THE TASK: Your answer should consist of each line below that contains the string "transform".

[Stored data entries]
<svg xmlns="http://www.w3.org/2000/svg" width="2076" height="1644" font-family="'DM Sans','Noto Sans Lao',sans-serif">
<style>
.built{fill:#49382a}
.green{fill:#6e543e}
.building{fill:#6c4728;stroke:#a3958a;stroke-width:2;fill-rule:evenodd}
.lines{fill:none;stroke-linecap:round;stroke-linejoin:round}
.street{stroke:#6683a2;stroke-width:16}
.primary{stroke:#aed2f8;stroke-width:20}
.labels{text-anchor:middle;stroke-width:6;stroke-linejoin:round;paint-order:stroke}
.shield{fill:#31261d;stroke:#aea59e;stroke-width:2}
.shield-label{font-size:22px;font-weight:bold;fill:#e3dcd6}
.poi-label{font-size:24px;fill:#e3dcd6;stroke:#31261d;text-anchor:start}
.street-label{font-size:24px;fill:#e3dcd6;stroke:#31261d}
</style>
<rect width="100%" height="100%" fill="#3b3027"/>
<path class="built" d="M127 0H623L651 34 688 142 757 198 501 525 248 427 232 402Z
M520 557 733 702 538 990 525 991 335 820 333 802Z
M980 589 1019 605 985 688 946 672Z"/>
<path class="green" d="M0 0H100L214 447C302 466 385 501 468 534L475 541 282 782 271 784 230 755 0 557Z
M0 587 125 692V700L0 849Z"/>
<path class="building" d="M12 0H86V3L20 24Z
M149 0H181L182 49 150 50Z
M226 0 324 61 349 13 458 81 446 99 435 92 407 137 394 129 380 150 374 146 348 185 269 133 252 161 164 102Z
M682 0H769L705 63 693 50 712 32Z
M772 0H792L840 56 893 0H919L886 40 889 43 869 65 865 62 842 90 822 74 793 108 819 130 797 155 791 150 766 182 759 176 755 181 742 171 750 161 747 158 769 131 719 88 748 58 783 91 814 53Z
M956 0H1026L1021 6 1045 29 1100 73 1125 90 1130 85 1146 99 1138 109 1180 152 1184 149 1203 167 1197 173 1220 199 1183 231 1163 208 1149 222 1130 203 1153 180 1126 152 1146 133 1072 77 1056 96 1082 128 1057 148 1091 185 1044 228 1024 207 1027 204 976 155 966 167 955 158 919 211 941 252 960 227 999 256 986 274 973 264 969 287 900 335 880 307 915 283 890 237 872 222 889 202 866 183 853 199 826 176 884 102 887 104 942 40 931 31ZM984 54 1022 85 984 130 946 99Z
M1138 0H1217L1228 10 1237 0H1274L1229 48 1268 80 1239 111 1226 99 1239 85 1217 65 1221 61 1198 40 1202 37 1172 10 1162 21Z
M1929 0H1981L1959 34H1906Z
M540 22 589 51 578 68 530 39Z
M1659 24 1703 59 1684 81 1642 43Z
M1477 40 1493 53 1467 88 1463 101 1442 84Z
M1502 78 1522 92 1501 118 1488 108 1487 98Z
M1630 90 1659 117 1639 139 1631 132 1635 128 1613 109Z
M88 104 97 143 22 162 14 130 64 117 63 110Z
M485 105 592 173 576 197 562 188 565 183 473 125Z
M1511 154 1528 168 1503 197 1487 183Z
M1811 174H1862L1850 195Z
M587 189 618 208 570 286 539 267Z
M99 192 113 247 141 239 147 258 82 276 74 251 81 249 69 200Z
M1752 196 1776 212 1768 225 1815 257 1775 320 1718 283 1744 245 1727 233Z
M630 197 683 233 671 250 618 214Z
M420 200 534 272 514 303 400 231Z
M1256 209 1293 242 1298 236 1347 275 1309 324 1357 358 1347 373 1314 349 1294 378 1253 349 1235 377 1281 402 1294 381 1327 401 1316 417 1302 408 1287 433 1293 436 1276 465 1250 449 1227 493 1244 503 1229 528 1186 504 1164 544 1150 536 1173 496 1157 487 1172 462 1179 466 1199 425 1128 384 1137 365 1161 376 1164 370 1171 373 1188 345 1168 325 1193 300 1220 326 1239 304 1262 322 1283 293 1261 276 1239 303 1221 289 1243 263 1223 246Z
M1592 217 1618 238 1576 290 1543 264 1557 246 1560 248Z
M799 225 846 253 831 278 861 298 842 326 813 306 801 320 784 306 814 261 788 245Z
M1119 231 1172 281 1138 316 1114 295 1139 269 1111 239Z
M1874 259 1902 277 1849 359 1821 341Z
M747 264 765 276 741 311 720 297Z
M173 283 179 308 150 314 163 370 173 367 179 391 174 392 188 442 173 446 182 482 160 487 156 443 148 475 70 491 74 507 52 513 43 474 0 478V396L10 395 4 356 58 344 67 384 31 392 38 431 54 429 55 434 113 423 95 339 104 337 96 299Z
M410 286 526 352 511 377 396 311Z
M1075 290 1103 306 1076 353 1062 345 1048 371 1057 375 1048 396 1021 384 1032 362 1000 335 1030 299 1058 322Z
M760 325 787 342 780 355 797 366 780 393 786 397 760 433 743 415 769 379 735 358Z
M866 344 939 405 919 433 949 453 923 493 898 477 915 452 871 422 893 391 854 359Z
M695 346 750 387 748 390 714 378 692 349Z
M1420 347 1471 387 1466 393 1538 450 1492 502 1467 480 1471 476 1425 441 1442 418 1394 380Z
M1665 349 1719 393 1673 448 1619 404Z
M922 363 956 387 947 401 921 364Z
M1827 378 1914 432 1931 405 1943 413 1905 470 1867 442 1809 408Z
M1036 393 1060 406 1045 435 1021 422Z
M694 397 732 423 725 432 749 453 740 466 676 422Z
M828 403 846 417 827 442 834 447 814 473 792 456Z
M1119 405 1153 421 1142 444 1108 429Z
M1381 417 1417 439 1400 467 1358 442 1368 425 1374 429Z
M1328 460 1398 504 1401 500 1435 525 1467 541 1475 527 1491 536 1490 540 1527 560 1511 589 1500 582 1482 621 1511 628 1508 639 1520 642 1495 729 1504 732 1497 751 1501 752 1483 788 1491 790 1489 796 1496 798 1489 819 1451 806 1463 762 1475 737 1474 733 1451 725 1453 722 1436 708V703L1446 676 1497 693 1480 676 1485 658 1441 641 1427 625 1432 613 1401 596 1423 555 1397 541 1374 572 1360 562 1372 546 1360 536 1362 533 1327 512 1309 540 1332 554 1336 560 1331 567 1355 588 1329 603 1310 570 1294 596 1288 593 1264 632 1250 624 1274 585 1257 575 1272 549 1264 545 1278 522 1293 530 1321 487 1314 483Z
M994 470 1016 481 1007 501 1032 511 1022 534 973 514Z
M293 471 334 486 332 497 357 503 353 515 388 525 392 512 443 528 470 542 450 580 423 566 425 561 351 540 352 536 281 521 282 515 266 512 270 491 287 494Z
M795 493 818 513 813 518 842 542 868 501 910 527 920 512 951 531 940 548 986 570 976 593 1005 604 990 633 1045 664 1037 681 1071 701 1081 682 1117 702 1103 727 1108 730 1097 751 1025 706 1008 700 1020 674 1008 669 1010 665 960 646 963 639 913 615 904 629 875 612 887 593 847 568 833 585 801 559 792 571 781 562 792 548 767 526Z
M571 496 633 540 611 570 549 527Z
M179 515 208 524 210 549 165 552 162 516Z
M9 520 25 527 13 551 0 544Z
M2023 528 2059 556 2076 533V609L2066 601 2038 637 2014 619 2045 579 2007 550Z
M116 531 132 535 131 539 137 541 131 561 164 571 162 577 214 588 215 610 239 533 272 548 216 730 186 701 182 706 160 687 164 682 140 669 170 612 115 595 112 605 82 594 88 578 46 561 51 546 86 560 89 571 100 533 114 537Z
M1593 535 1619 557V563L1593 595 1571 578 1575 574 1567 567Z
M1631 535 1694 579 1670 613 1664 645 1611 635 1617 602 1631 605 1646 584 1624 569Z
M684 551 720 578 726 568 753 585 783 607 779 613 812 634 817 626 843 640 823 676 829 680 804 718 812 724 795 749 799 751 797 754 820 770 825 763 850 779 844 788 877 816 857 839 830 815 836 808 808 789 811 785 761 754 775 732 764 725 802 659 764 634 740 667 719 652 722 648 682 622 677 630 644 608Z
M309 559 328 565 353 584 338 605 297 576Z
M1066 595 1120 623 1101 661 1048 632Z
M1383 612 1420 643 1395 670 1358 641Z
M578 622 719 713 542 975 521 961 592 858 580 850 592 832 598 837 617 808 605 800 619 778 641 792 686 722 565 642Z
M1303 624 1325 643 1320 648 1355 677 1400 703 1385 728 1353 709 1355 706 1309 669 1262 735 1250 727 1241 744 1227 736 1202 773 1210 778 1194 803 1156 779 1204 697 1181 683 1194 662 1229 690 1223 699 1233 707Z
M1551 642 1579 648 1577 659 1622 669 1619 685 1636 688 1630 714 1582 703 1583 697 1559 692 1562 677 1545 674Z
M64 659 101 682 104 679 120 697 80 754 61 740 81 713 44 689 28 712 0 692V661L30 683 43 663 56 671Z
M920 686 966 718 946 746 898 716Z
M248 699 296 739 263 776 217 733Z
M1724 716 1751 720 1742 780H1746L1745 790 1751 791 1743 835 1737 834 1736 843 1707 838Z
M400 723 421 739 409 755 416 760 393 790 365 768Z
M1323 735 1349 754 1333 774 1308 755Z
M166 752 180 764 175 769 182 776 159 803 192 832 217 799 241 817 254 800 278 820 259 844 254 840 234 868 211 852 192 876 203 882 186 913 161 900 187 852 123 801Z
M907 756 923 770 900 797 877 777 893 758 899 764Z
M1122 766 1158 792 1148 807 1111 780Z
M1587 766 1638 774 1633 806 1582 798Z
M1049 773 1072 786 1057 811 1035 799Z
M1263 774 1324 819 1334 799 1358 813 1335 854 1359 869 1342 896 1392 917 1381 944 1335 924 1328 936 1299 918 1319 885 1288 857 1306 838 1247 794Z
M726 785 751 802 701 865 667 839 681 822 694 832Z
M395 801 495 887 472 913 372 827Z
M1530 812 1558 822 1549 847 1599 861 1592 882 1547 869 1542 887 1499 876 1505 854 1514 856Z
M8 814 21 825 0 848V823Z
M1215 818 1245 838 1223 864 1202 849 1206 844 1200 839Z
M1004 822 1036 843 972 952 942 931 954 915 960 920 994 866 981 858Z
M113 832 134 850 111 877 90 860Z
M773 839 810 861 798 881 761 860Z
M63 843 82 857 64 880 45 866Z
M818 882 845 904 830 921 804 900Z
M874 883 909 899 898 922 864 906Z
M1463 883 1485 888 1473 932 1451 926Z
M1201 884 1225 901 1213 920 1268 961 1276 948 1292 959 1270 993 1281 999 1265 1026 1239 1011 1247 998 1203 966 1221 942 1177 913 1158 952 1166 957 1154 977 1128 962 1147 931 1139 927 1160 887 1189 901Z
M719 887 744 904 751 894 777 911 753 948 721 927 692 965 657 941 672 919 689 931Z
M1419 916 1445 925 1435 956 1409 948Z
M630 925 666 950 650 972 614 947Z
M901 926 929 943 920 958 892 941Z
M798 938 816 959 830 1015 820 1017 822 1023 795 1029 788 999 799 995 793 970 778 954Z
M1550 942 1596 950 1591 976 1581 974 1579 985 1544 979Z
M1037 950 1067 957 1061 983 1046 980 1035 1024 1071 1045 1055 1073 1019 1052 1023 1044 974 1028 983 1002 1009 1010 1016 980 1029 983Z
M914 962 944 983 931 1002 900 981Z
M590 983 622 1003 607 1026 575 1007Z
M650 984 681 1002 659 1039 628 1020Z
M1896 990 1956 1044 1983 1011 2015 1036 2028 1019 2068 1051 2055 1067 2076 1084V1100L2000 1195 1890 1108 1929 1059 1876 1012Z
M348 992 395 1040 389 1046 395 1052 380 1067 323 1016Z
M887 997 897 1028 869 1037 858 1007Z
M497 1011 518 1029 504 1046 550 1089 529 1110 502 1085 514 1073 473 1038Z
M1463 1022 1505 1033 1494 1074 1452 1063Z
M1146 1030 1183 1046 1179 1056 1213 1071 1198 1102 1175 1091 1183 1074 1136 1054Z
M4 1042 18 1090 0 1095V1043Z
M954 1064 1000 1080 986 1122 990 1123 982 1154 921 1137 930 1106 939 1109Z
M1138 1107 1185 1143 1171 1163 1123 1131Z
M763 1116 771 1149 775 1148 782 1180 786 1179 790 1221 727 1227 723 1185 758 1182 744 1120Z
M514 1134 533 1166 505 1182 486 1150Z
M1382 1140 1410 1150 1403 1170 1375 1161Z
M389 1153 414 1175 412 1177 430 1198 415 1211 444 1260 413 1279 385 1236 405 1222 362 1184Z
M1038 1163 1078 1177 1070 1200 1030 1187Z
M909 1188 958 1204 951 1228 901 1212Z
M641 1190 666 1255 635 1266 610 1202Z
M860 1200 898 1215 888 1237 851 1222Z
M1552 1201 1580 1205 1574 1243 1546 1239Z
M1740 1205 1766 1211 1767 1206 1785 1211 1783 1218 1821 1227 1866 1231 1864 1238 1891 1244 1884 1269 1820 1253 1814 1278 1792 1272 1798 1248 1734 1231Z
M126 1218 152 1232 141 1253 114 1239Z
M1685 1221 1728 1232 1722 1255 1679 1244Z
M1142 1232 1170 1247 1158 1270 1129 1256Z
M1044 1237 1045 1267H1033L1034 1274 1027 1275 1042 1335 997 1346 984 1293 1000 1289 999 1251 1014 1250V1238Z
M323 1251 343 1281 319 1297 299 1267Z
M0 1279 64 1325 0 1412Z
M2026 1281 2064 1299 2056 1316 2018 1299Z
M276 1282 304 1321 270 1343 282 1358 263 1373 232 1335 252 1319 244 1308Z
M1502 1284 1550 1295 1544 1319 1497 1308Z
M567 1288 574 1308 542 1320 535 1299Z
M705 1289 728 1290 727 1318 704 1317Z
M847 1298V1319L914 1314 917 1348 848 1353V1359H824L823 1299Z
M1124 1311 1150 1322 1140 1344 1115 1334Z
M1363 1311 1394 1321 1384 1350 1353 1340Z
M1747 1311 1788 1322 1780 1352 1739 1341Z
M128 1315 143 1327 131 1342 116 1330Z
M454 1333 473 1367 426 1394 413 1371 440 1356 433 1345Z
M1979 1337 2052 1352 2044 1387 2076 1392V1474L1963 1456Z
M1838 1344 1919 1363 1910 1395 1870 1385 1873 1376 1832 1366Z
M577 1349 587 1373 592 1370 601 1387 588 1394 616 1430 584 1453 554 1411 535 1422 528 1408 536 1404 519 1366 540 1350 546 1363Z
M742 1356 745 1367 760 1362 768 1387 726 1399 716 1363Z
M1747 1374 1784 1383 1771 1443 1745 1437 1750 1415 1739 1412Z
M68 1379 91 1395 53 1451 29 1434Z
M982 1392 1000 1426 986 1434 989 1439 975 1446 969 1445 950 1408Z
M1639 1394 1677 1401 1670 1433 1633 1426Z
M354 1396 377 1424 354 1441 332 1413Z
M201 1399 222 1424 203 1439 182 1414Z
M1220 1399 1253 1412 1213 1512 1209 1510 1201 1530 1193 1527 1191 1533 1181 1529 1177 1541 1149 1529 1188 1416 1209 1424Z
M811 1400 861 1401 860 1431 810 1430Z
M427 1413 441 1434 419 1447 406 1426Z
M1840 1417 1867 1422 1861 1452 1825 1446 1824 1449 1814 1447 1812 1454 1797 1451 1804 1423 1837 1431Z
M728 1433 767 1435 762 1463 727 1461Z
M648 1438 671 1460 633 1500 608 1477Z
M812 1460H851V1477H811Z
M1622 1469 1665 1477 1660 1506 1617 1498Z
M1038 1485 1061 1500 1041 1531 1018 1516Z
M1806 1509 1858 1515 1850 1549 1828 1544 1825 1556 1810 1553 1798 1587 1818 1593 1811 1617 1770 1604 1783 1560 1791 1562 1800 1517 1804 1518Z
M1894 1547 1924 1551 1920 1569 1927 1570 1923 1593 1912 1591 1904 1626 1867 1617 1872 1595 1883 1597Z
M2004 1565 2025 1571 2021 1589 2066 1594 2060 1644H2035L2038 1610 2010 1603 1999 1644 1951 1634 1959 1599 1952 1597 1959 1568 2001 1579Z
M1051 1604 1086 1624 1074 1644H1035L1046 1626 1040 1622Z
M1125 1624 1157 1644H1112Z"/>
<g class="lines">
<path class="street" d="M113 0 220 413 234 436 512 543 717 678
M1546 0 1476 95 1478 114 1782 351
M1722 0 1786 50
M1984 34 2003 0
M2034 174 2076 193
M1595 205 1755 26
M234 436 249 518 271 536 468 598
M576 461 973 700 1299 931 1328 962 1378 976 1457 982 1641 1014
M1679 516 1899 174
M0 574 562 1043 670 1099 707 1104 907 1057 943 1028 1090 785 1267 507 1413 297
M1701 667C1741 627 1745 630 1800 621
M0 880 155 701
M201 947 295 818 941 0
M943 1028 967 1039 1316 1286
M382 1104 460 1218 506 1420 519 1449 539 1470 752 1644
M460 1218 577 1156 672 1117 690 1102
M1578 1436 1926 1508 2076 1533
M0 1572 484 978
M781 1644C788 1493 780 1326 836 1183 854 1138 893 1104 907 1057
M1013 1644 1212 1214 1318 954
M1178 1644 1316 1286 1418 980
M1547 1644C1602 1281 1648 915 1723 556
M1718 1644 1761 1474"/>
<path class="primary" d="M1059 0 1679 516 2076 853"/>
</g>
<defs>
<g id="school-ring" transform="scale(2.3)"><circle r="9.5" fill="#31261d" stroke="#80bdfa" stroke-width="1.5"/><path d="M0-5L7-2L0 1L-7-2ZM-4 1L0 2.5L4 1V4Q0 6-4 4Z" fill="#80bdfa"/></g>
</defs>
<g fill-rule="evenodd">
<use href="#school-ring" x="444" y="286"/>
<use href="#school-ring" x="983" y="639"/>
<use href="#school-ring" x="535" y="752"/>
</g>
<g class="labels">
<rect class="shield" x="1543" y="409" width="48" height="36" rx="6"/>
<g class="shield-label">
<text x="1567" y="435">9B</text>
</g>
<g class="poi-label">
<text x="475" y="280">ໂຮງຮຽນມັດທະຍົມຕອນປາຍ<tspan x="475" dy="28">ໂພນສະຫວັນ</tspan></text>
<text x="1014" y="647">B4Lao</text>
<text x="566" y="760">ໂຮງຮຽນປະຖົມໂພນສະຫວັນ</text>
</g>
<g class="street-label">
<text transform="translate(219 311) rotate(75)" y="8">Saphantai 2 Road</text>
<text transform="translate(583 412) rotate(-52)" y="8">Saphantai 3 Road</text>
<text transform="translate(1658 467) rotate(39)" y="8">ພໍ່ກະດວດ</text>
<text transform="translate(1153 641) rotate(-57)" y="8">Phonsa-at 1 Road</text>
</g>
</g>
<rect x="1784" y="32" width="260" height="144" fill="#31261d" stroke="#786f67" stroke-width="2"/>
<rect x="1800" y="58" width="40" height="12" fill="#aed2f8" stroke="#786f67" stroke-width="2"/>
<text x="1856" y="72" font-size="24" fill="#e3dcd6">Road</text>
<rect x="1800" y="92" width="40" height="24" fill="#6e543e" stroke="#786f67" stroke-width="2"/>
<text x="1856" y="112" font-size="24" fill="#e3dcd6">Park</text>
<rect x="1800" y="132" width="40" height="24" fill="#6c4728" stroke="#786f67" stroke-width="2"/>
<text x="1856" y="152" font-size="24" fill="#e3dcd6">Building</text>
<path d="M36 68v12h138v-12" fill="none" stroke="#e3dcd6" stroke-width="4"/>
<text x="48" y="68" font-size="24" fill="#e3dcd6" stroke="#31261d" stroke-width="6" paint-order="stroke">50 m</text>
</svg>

SOLUTION:
<g id="school-ring" transform="scale(2.3)"><circle r="9.5" fill="#31261d" stroke="#80bdfa" stroke-width="1.5"/><path d="M0-5L7-2L0 1L-7-2ZM-4 1L0 2.5L4 1V4Q0 6-4 4Z" fill="#80bdfa"/></g>
<text transform="translate(219 311) rotate(75)" y="8">Saphantai 2 Road</text>
<text transform="translate(583 412) rotate(-52)" y="8">Saphantai 3 Road</text>
<text transform="translate(1658 467) rotate(39)" y="8">ພໍ່ກະດວດ</text>
<text transform="translate(1153 641) rotate(-57)" y="8">Phonsa-at 1 Road</text>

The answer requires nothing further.